- Data

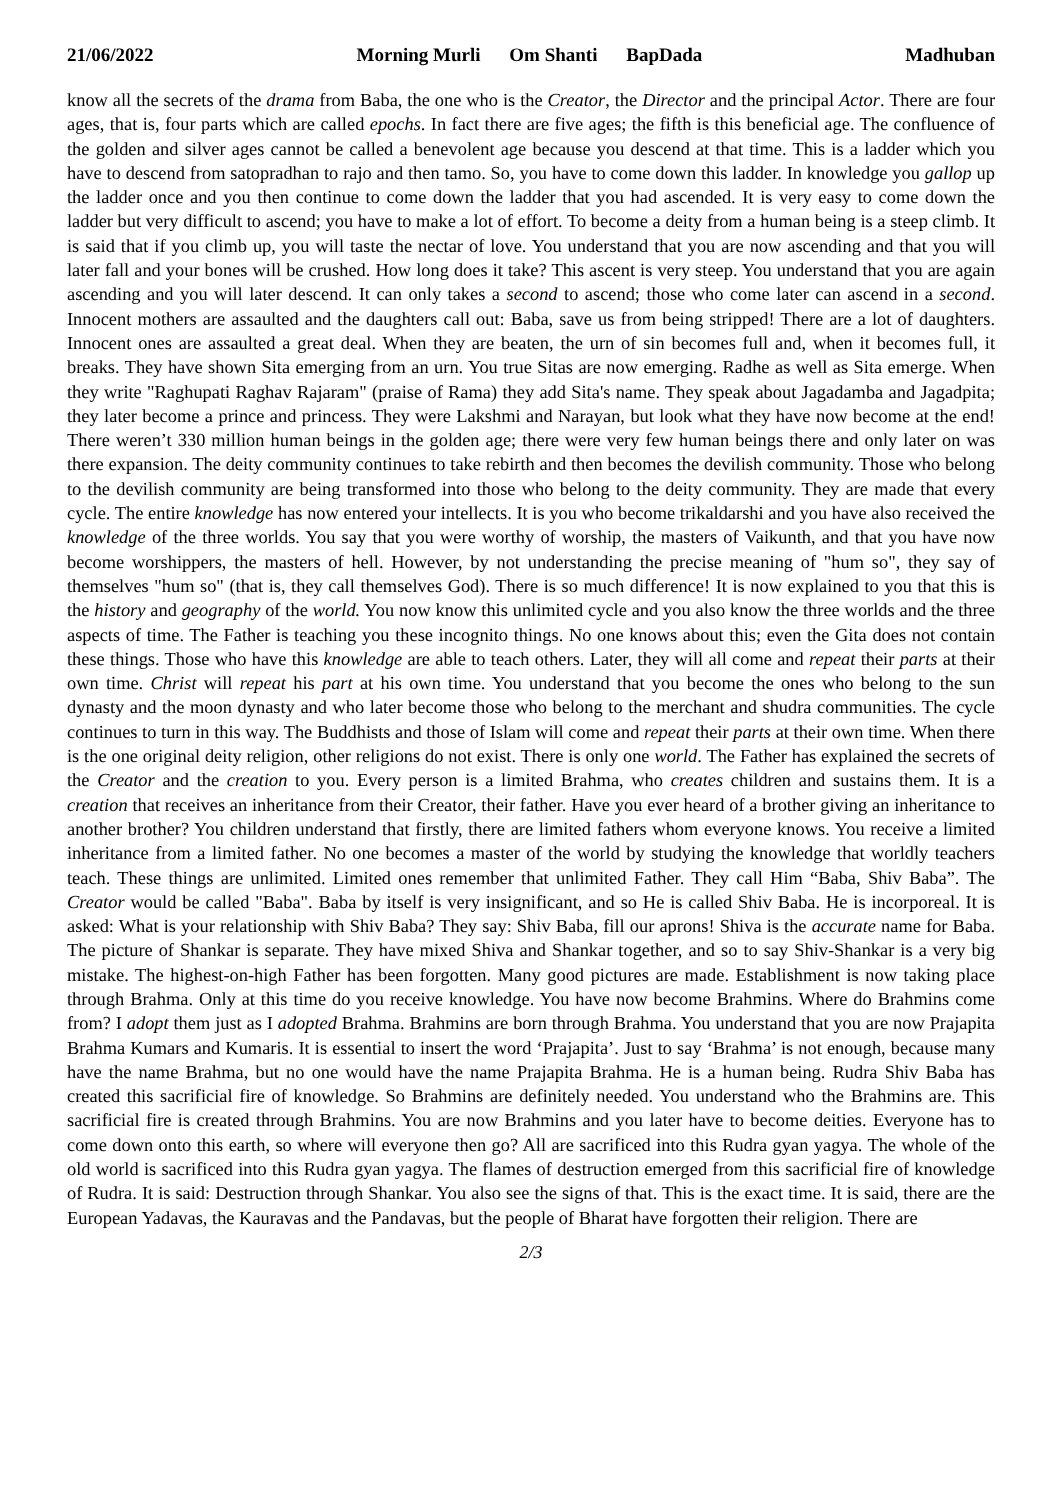21/06/2022 Morning Murli Om Shanti BapDada
Madhuban
know all the secrets of the drama from Baba, the one who is the Creator, the Director and the principal Actor. There are four ages, that is, four parts which are called epochs. In fact there are five ages; the fifth is this beneficial age. The confluence of the golden and silver ages cannot be called a benevolent age because you descend at that time. This is a ladder which you have to descend from satopradhan to rajo and then tamo. So, you have to come down this ladder. In knowledge you gallop up the ladder once and you then continue to come down the ladder that you had ascended. It is very easy to come down the ladder but very difficult to ascend; you have to make a lot of effort. To become a deity from a human being is a steep climb. It is said that if you climb up, you will taste the nectar of love. You understand that you are now ascending and that you will later fall and your bones will be crushed. How long does it take? This ascent is very steep. You understand that you are again ascending and you will later descend. It can only takes a second to ascend; those who come later can ascend in a second. Innocent mothers are assaulted and the daughters call out: Baba, save us from being stripped! There are a lot of daughters. Innocent ones are assaulted a great deal. When they are beaten, the urn of sin becomes full and, when it becomes full, it breaks. They have shown Sita emerging from an urn. You true Sitas are now emerging. Radhe as well as Sita emerge. When they write "Raghupati Raghav Rajaram" (praise of Rama) they add Sita's name. They speak about Jagadamba and Jagadpita; they later become a prince and princess. They were Lakshmi and Narayan, but look what they have now become at the end! There weren’t 330 million human beings in the golden age; there were very few human beings there and only later on was there expansion. The deity community continues to take rebirth and then becomes the devilish community. Those who belong to the devilish community are being transformed into those who belong to the deity community. They are made that every cycle. The entire knowledge has now entered your intellects. It is you who become trikaldarshi and you have also received the knowledge of the three worlds. You say that you were worthy of worship, the masters of Vaikunth, and that you have now become worshippers, the masters of hell. However, by not understanding the precise meaning of "hum so", they say of themselves "hum so" (that is, they call themselves God). There is so much difference! It is now explained to you that this is the history and geography of the world. You now know this unlimited cycle and you also know the three worlds and the three aspects of time. The Father is teaching you these incognito things. No one knows about this; even the Gita does not contain these things. Those who have this knowledge are able to teach others. Later, they will all come and repeat their parts at their own time. Christ will repeat his part at his own time. You understand that you become the ones who belong to the sun dynasty and the moon dynasty and who later become those who belong to the merchant and shudra communities. The cycle continues to turn in this way. The Buddhists and those of Islam will come and repeat their parts at their own time. When there is the one original deity religion, other religions do not exist. There is only one world. The Father has explained the secrets of the Creator and the creation to you. Every person is a limited Brahma, who creates children and sustains them. It is a creation that receives an inheritance from their Creator, their father. Have you ever heard of a brother giving an inheritance to another brother? You children understand that firstly, there are limited fathers whom everyone knows. You receive a limited inheritance from a limited father. No one becomes a master of the world by studying the knowledge that worldly teachers teach. These things are unlimited. Limited ones remember that unlimited Father. They call Him “Baba, Shiv Baba”. The Creator would be called "Baba". Baba by itself is very insignificant, and so He is called Shiv Baba. He is incorporeal. It is asked: What is your relationship with Shiv Baba? They say: Shiv Baba, fill our aprons! Shiva is the accurate name for Baba. The picture of Shankar is separate. They have mixed Shiva and Shankar together, and so to say Shiv-Shankar is a very big mistake. The highest-on-high Father has been forgotten. Many good pictures are made. Establishment is now taking place through Brahma. Only at this time do you receive knowledge. You have now become Brahmins. Where do Brahmins come from? I adopt them just as I adopted Brahma. Brahmins are born through Brahma. You understand that you are now Prajapita Brahma Kumars and Kumaris. It is essential to insert the word ‘Prajapita’. Just to say ‘Brahma’ is not enough, because many have the name Brahma, but no one would have the name Prajapita Brahma. He is a human being. Rudra Shiv Baba has created this sacrificial fire of knowledge. So Brahmins are definitely needed. You understand who the Brahmins are. This sacrificial fire is created through Brahmins. You are now Brahmins and you later have to become deities. Everyone has to come down onto this earth, so where will everyone then go? All are sacrificed into this Rudra gyan yagya. The whole of the old world is sacrificed into this Rudra gyan yagya. The flames of destruction emerged from this sacrificial fire of knowledge of Rudra. It is said: Destruction through Shankar. You also see the signs of that. This is the exact time. It is said, there are the European Yadavas, the Kauravas and the Pandavas, but the people of Bharat have forgotten their religion. There are
2/3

- Exercise
Repeat each line of the material exactly, and drop any image it carries.

- Output of the task
21/06/2022 Morning Murli Om Shanti BapDada
Madhuban
know all the secrets of the drama from Baba, the one who is the Creator, the Director and the principal Actor. There are four ages, that is, four parts which are called epochs. In fact there are five ages; the fifth is this beneficial age. The confluence of the golden and silver ages cannot be called a benevolent age because you descend at that time. This is a ladder which you have to descend from satopradhan to rajo and then tamo. So, you have to come down this ladder. In knowledge you gallop up the ladder once and you then continue to come down the ladder that you had ascended. It is very easy to come down the ladder but very difficult to ascend; you have to make a lot of effort. To become a deity from a human being is a steep climb. It is said that if you climb up, you will taste the nectar of love. You understand that you are now ascending and that you will later fall and your bones will be crushed. How long does it take? This ascent is very steep. You understand that you are again ascending and you will later descend. It can only takes a second to ascend; those who come later can ascend in a second. Innocent mothers are assaulted and the daughters call out: Baba, save us from being stripped! There are a lot of daughters. Innocent ones are assaulted a great deal. When they are beaten, the urn of sin becomes full and, when it becomes full, it breaks. They have shown Sita emerging from an urn. You true Sitas are now emerging. Radhe as well as Sita emerge. When they write "Raghupati Raghav Rajaram" (praise of Rama) they add Sita's name. They speak about Jagadamba and Jagadpita; they later become a prince and princess. They were Lakshmi and Narayan, but look what they have now become at the end! There weren’t 330 million human beings in the golden age; there were very few human beings there and only later on was there expansion. The deity community continues to take rebirth and then becomes the devilish community. Those who belong to the devilish community are being transformed into those who belong to the deity community. They are made that every cycle. The entire knowledge has now entered your intellects. It is you who become trikaldarshi and you have also received the knowledge of the three worlds. You say that you were worthy of worship, the masters of Vaikunth, and that you have now become worshippers, the masters of hell. However, by not understanding the precise meaning of "hum so", they say of themselves "hum so" (that is, they call themselves God). There is so much difference! It is now explained to you that this is the history and geography of the world. You now know this unlimited cycle and you also know the three worlds and the three aspects of time. The Father is teaching you these incognito things. No one knows about this; even the Gita does not contain these things. Those who have this knowledge are able to teach others. Later, they will all come and repeat their parts at their own time. Christ will repeat his part at his own time. You understand that you become the ones who belong to the sun dynasty and the moon dynasty and who later become those who belong to the merchant and shudra communities. The cycle continues to turn in this way. The Buddhists and those of Islam will come and repeat their parts at their own time. When there is the one original deity religion, other religions do not exist. There is only one world. The Father has explained the secrets of the Creator and the creation to you. Every person is a limited Brahma, who creates children and sustains them. It is a creation that receives an inheritance from their Creator, their father. Have you ever heard of a brother giving an inheritance to another brother? You children understand that firstly, there are limited fathers whom everyone knows. You receive a limited inheritance from a limited father. No one becomes a master of the world by studying the knowledge that worldly teachers teach. These things are unlimited. Limited ones remember that unlimited Father. They call Him “Baba, Shiv Baba”. The Creator would be called "Baba". Baba by itself is very insignificant, and so He is called Shiv Baba. He is incorporeal. It is asked: What is your relationship with Shiv Baba? They say: Shiv Baba, fill our aprons! Shiva is the accurate name for Baba. The picture of Shankar is separate. They have mixed Shiva and Shankar together, and so to say Shiv-Shankar is a very big mistake. The highest-on-high Father has been forgotten. Many good pictures are made. Establishment is now taking place through Brahma. Only at this time do you receive knowledge. You have now become Brahmins. Where do Brahmins come from? I adopt them just as I adopted Brahma. Brahmins are born through Brahma. You understand that you are now Prajapita Brahma Kumars and Kumaris. It is essential to insert the word ‘Prajapita’. Just to say ‘Brahma’ is not enough, because many have the name Brahma, but no one would have the name Prajapita Brahma. He is a human being. Rudra Shiv Baba has created this sacrificial fire of knowledge. So Brahmins are definitely needed. You understand who the Brahmins are. This sacrificial fire is created through Brahmins. You are now Brahmins and you later have to become deities. Everyone has to come down onto this earth, so where will everyone then go? All are sacrificed into this Rudra gyan yagya. The whole of the old world is sacrificed into this Rudra gyan yagya. The flames of destruction emerged from this sacrificial fire of knowledge of Rudra. It is said: Destruction through Shankar. You also see the signs of that. This is the exact time. It is said, there are the European Yadavas, the Kauravas and the Pandavas, but the people of Bharat have forgotten their religion. There are
2/3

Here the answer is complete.